If you take state Sen. Steve Newman at his word, he merely wants to recalibrate the relationship between the executive and legislative branches when an emergency strikes – like during the ongoing COVID-19 pandemic.
The Lynchburg Republican has introduced a bill for next month’s special session that would limit the time an executive order lasts in an emergency to just 30 days. If the General Assembly doesn’t take action, a governor could re-issue the same order for another 30 days, but then no further. (Under current law, executive orders last through the June following the next regular session – or in this case, June 30, 2021.)
Newman has been very critical of the actions of Gov. Ralph Northam, a Democrat, since the pandemic’s outbreak. During an interview this week, Newman told me the guv has too often led by press conferences and emergency actions; Northam has issued more than a dozen executive orders since March.
The senator, who’s been in the Assembly since the early 1990s, said Northam hasn’t consulted legislators enough during the pandemic.
“We are supposed to be ruled by a democratic process,” Newman said.
Yet, the Code of Virginia certainly gives the sitting governor lots of authority and deference when an emergency strikes – and no one would claim the number of deaths and illnesses in the state, country and worldwide is anything less than an emergency.
As I write this, The Washington Post’s tally of coronavirus deaths since Feb. 29 was more than 145,000 in the United States. Of that, more than 2,000 deaths occurred in Virginia.
The Assembly is a part-time legislature, too. It’s scheduled to be in session no more than 60 days. The governor is running things full-time.
Besides, the man who oversaw the rewriting of the state Constitution a half-century ago has said that the code is “fairly generous” regarding the duration of executive orders. A.E. Dick Howard told VPM such leeway was a good tool at a governor’s discretion during unpredictable crises.
That gives me confidence Northam isn’t usurping power – and is in fact legally in the driver’s seat to adapt to changing road conditions to fight the pandemic.

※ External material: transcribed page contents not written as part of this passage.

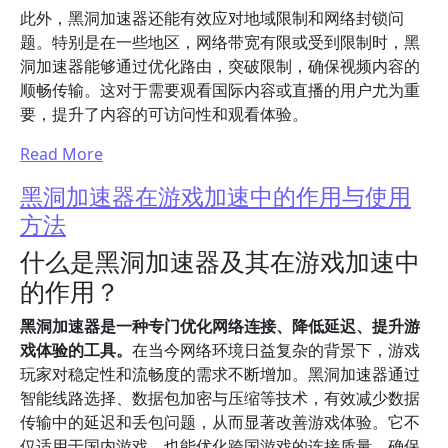
此外，黑洞加速器还能有效应对地域限制和网络封锁问
题。特别是在一些地区，网络带宽有限或受到限制时，黑
洞加速器能够通过优化路由，突破限制，确保视频内容的
顺畅传输。这对于需要观看国际内容或直播的用户尤为重
要，提升了内容的可访问性和观看体验。
Read More
黑洞加速器在游戏加速中的作用与使用
方法
什么是黑洞加速器及其在游戏加速中
的作用？
黑洞加速器是一种专门优化网络连接、降低延迟、提升游
戏体验的工具。
在当今网络环境日益复杂的背景下，游戏
玩家对稳定性和流畅度的需求不断增加。黑洞加速器通过
智能线路选择、数据包加密与压缩等技术，有效减少数据
传输中的延迟和丢包问题，从而显著改善游戏体验。它不
仅适用于国内游戏，也能优化跨国游戏的连接质量，确保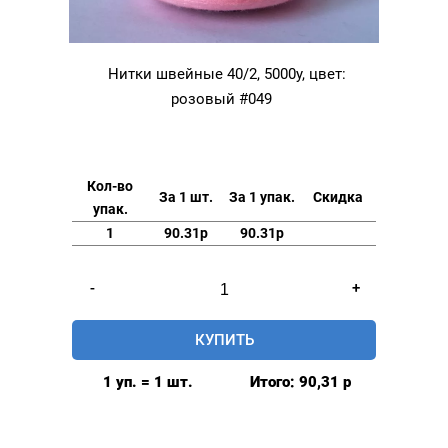
Нитки швейные 40/2, 5000у, цвет:
розовый #049
Кол-во
За 1 шт.
За 1 упак.
Скидка
упак.
1
90.31р
90.31р
Количество
-
+
товара
Нитки
КУПИТЬ
швейные
40/2,
1 уп. = 1 шт.
Итого:
90,31
р
5000у,
цвет:
розовый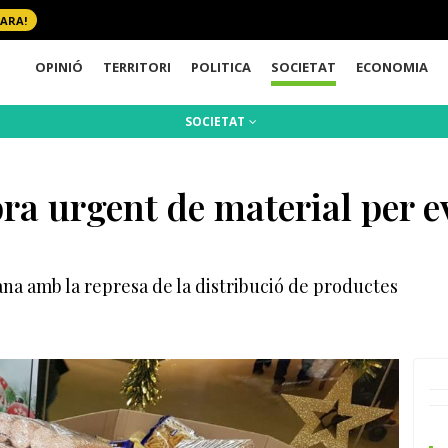
 ARA!
OPINIÓ
TERRITORI
POLITICA
SOCIETAT
ECONOMIA
SOCIETAT
ra urgent de material per ev
ana amb la represa de la distribució de productes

You know what else? Given the inept, reluctant, C-Y-A leadership of President Donald Trump since the crisis struck America, it’s critical that Virginia’s governor has the authority to take the initiative. He (or she) in the Executive Mansion in Richmond must ultimately make decisions; that’s what the guv was elected to do.
Northam did meet Tuesday with Dr. Deborah Birx, one of the Trump administration’s top coronavirus advisers. She urged the state to adopt tougher safety standards as recent cases continued to rise in Virginia.

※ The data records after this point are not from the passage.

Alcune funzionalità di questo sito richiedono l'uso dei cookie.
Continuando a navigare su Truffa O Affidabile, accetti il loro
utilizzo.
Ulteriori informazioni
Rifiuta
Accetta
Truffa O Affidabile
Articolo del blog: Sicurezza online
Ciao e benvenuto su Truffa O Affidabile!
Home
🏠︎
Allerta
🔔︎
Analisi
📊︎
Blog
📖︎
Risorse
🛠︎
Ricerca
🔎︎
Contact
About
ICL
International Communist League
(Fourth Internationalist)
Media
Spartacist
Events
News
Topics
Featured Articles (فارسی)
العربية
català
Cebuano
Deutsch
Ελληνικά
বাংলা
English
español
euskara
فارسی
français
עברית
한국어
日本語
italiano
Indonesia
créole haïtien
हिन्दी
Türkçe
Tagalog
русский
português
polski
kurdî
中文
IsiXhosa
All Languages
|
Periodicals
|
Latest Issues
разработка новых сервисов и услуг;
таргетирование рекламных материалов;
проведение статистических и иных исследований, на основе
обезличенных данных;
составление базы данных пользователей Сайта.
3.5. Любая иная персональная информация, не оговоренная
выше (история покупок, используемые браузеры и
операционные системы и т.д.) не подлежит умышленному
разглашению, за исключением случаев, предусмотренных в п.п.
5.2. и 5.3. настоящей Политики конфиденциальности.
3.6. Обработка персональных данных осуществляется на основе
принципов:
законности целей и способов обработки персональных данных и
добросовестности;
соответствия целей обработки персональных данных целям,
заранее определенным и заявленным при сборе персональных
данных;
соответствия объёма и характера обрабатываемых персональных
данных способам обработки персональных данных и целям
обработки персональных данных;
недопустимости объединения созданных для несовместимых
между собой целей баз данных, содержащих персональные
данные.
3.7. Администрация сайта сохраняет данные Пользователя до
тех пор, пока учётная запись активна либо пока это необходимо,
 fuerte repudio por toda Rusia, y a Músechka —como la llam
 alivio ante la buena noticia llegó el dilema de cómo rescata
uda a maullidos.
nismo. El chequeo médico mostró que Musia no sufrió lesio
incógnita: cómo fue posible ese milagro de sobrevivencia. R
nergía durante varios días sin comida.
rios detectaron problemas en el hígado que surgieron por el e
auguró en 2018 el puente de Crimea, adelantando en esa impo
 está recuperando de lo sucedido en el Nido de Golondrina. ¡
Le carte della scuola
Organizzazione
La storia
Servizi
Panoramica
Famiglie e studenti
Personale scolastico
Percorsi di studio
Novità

Newman has been peeved by some of Northam’s decisions this year. (He hasn’t been alone. Fellow senators Chap Petersen, a Democrat, and Republican Bill Stanley, both lawyers, have each sued the governor over virus-related restrictions imposed on businesses.) That benefit of hindsight, though, is a luxury someone other than the governor is afforded.
Newman has criticized the closing of businesses, including barbershops. (I grew my hair long and cut it myself as needed, to protect myself and my barber.) Newman didn’t think restrictions in, e.g., Northern Virginia, had to be the same as in Grundy. He quibbled with the way that federal CARES Act money has been spent.
But Newman also repeatedly pushed for Northam to speed up reopening of Virginia in the spring – something the Tweeter-in-Chief had advocated, mainly for political purposes. Northam’s decision to take a measured approach has spared Virginia some of the pain other states, including Florida, are now experiencing.
And sometimes, Newman’s overheated, partisan rhetoric is all too apparent.
He has characterized Northam’s use of executive orders as “dictatorial rule.” That brings to mind Hitler, Mussolini and Kim Jong Un.
When I challenged Newman on this, he said I should think more of “single-rule leadership” instead of dictators. But that’s not what he said. The comment was inflammatory, and ridiculously so.
The prospects for Newman’s bill to get through both the Senate and House, where Democrats hold majorities, are slim. Nor did any Democratic senator ask to co-sponsor the bill, Newman told me.
The United States hasn’t suffered a health crisis of this magnitude since the 1918 influenza pandemic, which killed 675,000 people in the United States and infected roughly one-third of the world’s population.
We’re talking more than a century ago. It’s extremely rare for such an outbreak to harm the nation.
So Newman’s bill is a solution in search of a problem. The commonwealth invests a lot of authority in its governor, from appointment power to broad control in a crisis. It should remain that way.